Japan Geoscience Union Meeting 2025

Presentation information

[E] Oral

M (Multidisciplinary and Interdisciplinary) » M-GI General Geosciences, Information Geosciences & Simulations

[M-GI26] Data assimilation: A fundamental approach in geosciences

Fri. May 30, 2025 9:00 AM - 10:30 AM Exhibition Hall Special Setting (6) (Exhibition Hall 7&8, Makuhari Messe)

convener:Shin ya Nakano(The Institute of Statistical Mathematics), Daisuke Hotta(Meteorological Research Institute), Shun Ohishi(RIKEN Center for Computational Science), Masayuki Kano(Graduate school of science, Tohoku University), Chairperson:Shin ya Nakano(The Institute of Statistical Mathematics), Keiichi Kondo(Meteorological Research Institute)

9:15 AM - 9:30 AM

[MGI26-02] Ensemble Data Assimilation with Binary Observations: Theory and Application to Urban Flood Monitoring

Naoki Hiura1, Duc Le1, *Yohei Sawada1 (1.The University of Tokyo)

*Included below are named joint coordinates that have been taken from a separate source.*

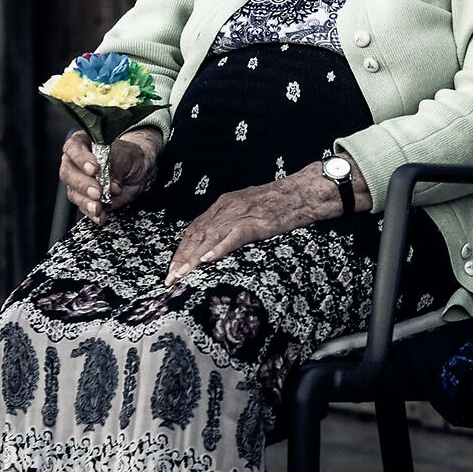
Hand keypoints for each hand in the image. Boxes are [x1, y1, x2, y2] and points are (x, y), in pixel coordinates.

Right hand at [61, 127, 162, 223]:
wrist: (137, 170)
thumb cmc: (128, 156)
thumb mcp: (127, 156)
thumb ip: (116, 166)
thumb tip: (110, 184)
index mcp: (83, 144)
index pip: (73, 149)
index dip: (80, 159)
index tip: (94, 169)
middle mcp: (76, 163)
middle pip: (68, 173)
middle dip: (82, 184)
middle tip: (97, 191)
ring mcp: (79, 182)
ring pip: (73, 192)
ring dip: (86, 201)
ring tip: (99, 206)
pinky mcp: (85, 198)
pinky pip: (84, 207)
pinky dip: (92, 213)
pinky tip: (100, 215)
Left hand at [164, 157, 372, 285]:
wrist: (303, 192)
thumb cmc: (279, 203)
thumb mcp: (249, 208)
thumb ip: (232, 222)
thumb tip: (217, 242)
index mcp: (223, 205)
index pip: (195, 229)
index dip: (181, 250)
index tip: (172, 268)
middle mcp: (227, 208)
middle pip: (196, 235)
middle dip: (181, 258)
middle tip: (170, 279)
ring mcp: (241, 214)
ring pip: (210, 238)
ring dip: (193, 259)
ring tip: (181, 276)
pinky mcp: (256, 223)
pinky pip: (233, 237)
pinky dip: (218, 249)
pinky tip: (207, 260)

Keywords:ensemble data assimilation, binary observation, urban flooding

In the era of citizen science, a vast number of observations can be collected from Social Network Services (SNSs) and Internet of Things (IoT) devices. For instance, in urban flood modeling and monitoring, numerous Closed-Circuit TeleVision (CCTV) cameras and eyewitness reports of flooding from SNSs have the potential to enhance numerical simulations of complex water flow in urbanized areas. However, these observations are often binary (e.g., flooding or no flooding) and difficult to integrate into numerical simulation using conventional data assimilation methods for high-dimensional problems, such as Ensemble Kalman Filter (EnKF). Here we present a new ensemble data assimilation method which can effectively assimilate binary observations into models. We show that the discontinuity of likelihood functions for binary observation can be effectively addressed by introducing observation errors that follow a logistic distribution. With this modification, the posterior distribution can be approximated by Maximum Likelihood Ensemble Filter (MLEF). We applied the proposed data assimilation method to the Storm Water Management Model (SWMM), which is widely used in the urban flooding research community, and demonstrated that binary water level observation can be stably and effectively integrated into SWMM.